Last weekend I found myself in this very position, of needing to respond to a request that I didn’t want to accommodate.  It was a Saturday morning, and I had dashed into Costco to buy a pair of knockoff Uggs for my daughter.  I found the boots, tossed about five more items into my basket and headed for the check out.  As I positioned myself in line,  I glanced at the clock on my phone and noticed that I was running 10 minutes late for my next appointment. A few moments later, a woman took her place behind me in line. She was carrying one bag of dog food. Do you see where this is going?

Out of the corner of my eye, I saw her eyeing my basket.  Sure enough, when it was almost my turn to check out, she asked me if she could go ahead of me. I briefly weighed the circumstances:  I had six things, while she had only one, but I was running late, and she had strolled up to the line, implying that all was well with her schedule.   Oh – and I had gotten there first.

I told her in a friendly voice, “I’m sorry, but I’m running late. Otherwise, I would.”  She frowned and snapped, “Yes, I’m sure you’re all heart on every day but today.”   I was taken aback by her anger and, with a tight little shrug, said the first thing that popped into my mind. “Well,” I replied, “it’s just that I have heart for myself, too.”  The woman took in my words and her face cleared.  She softened and said, “That makes sense.”  And that was it.  I paid for my merchandise and left the store.

There was a time, many years ago, when I would have meekly allowed the woman to go ahead of me, simply because she wanted to.  Then, more recently, during my surly period, I would have told her no just because I could. Had she snapped at me, I would have snapped back and tried to back her down with the force of my will. It would have been an unpleasant moment for both of us.

Then there came a time on my own personal path when I  began to value my truth over my comfort.  I discovered that if I give in to someone just to make things easy on myself, it isn’t the same thing as kindness.  Instead of feeling generous, it makes me feel cowardly, wimpy, and resentful.

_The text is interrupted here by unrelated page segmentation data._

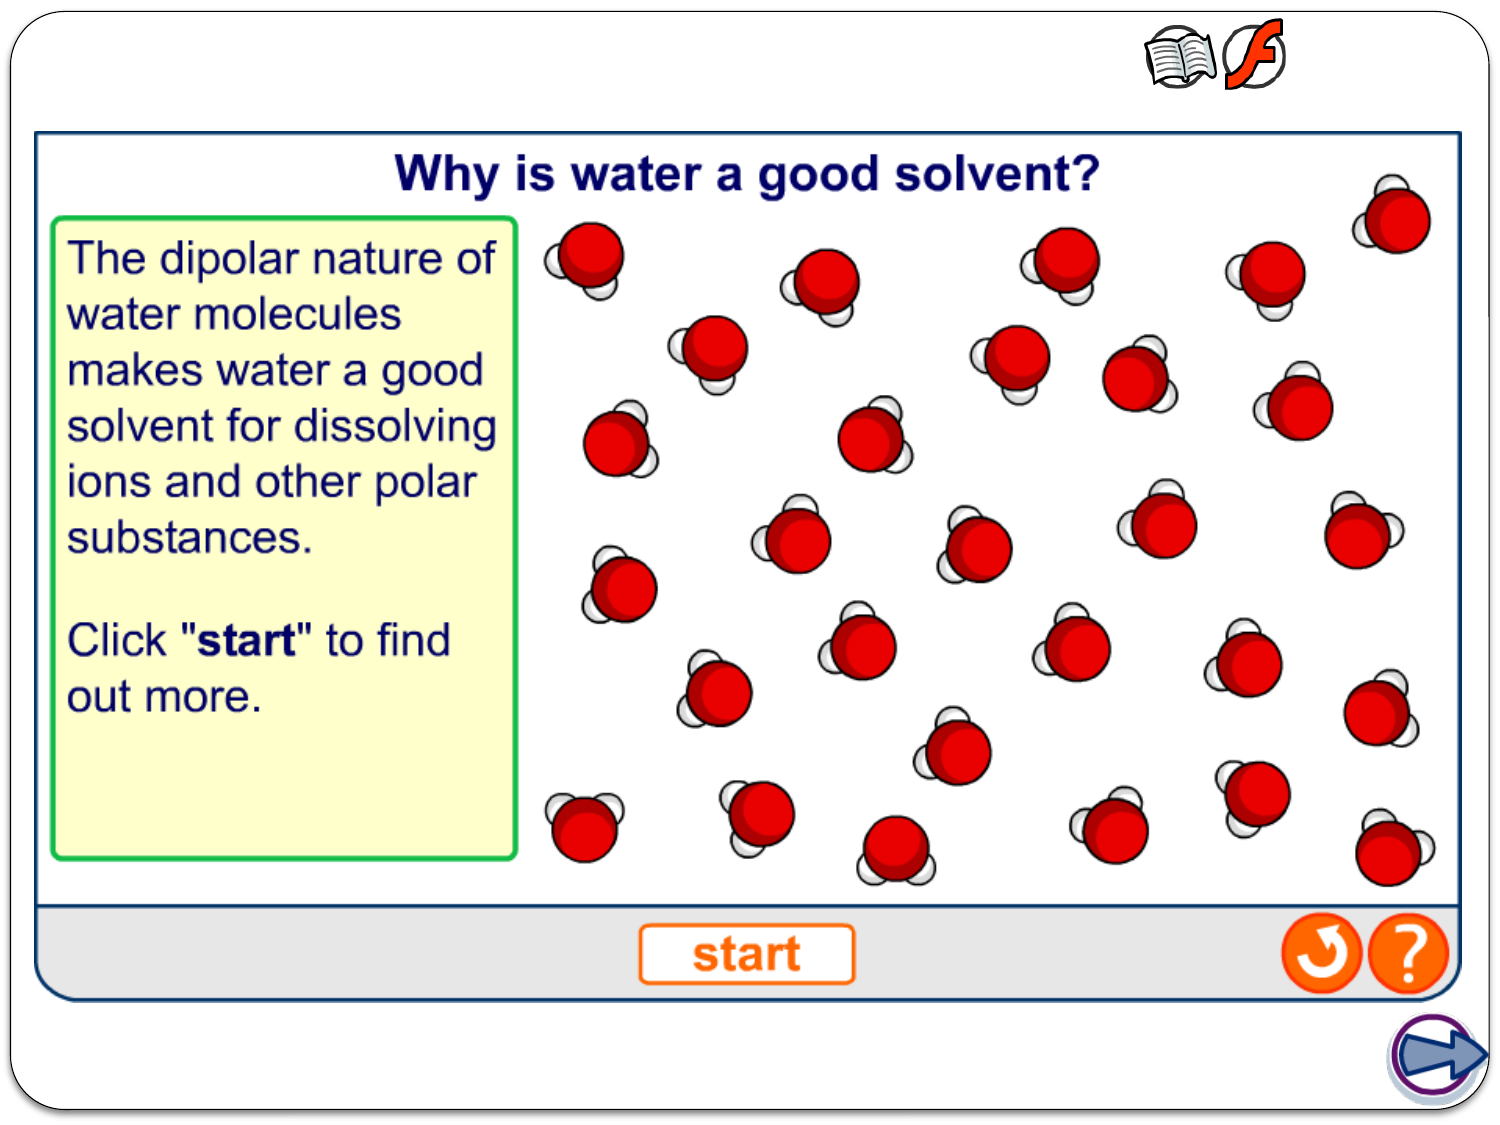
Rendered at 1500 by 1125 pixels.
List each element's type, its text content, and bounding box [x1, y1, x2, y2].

picture [34, 131, 1462, 1003]
picture [1222, 18, 1286, 91]
title Water as a solvent [150, 45, 1425, 130]
picture [1143, 24, 1217, 89]
picture [1385, 1011, 1490, 1107]
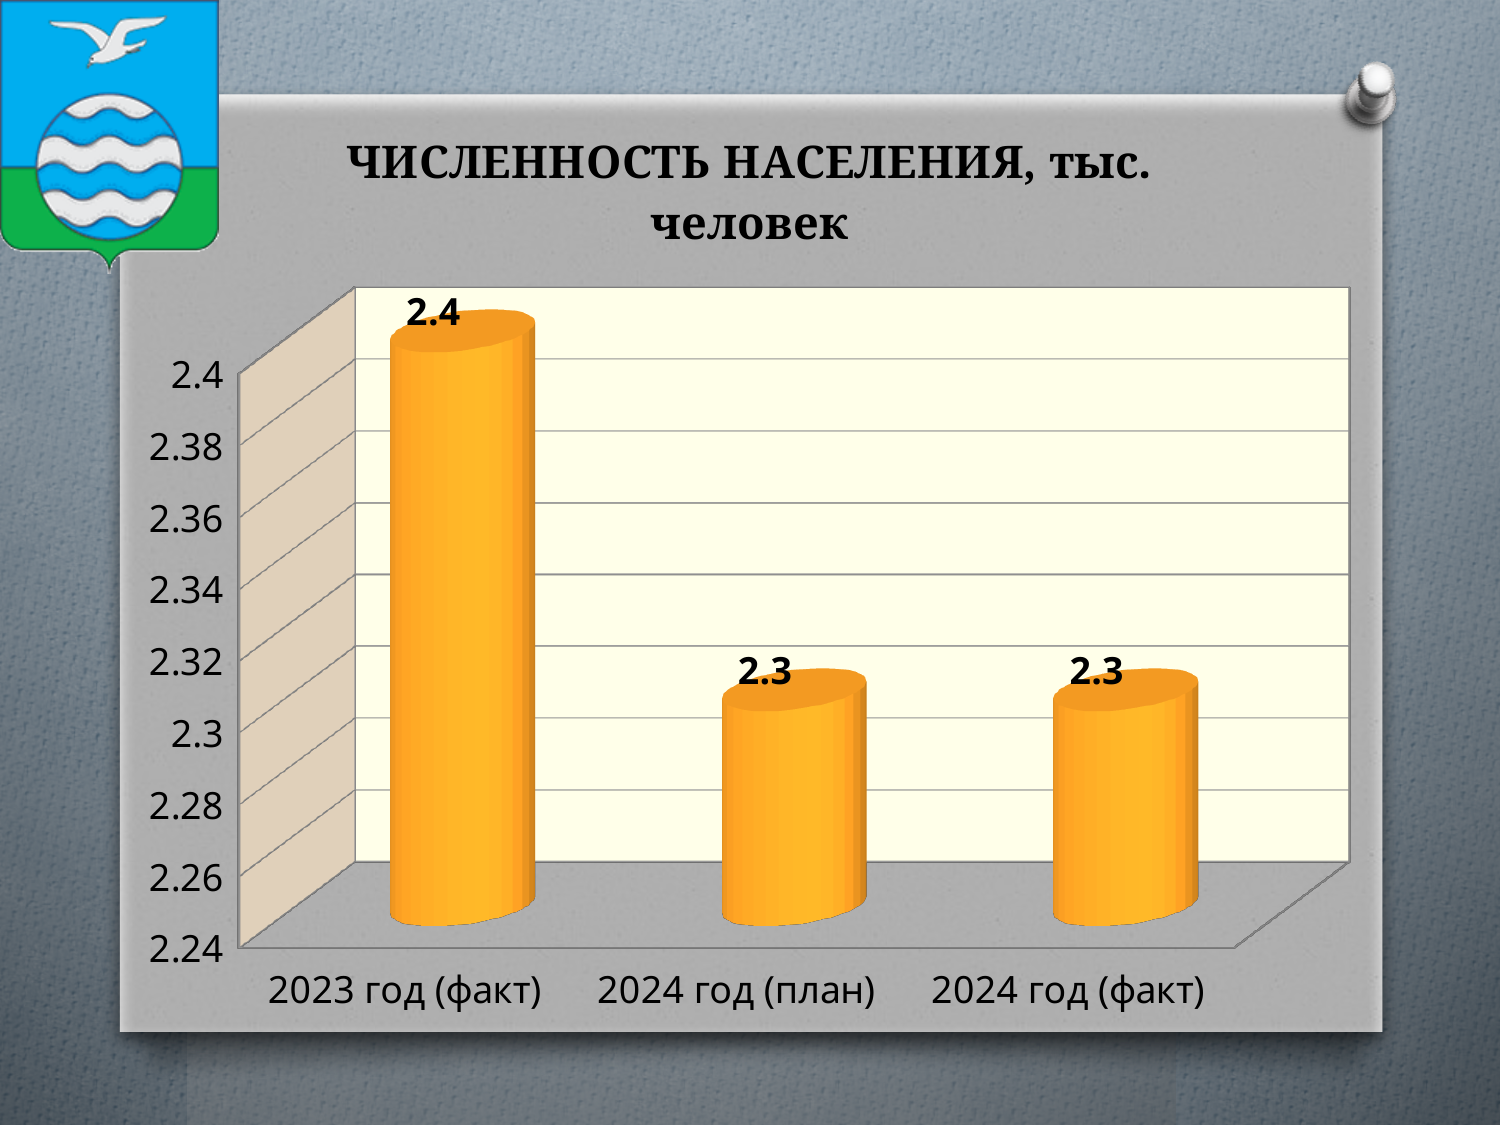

Now, in my coaching practice, I encourage my clients to tell the truth, especially in their intimate relationships.  They are often afraid of the consequences – that if they voice their true feelings, it will start a fight, or they will be perceived as mean, or that they have no right to their opinion anyway.  And, in a way, their fears of conflict are justified. Sharing our deepest feelings when everyone is in agreement is comforting and pleasurable, but when we are feeling attacked, our truth can seem inadequate and thin.  In the instant between when I spoke honestly to the woman at Costco and when she softened, I felt vulnerable and too open.  But the truth turned out to be the only solid ground available to me in that moment.

We learn who our true self is by sharing that person with others. When we share a false self, we don’t give our souls the information they need to grow.  We lose the opportunity to see our true selves mirrored back to us by the person with whom we are interacting; however, the tremendous power of speaking truth is only available to us if we know what our truth is.  Be open to what’s real for you in every moment, and rest in that truth like a boulder.  Once you recognize your truth, you will see that it often changes from moment to moment like a flowing river.  Every shift brings another opportunity for growth and self-awareness.

Truth, spoken from the heart, can heal a fractured moment in surprising ways, and we are all hardwired to need this type of communication above all others.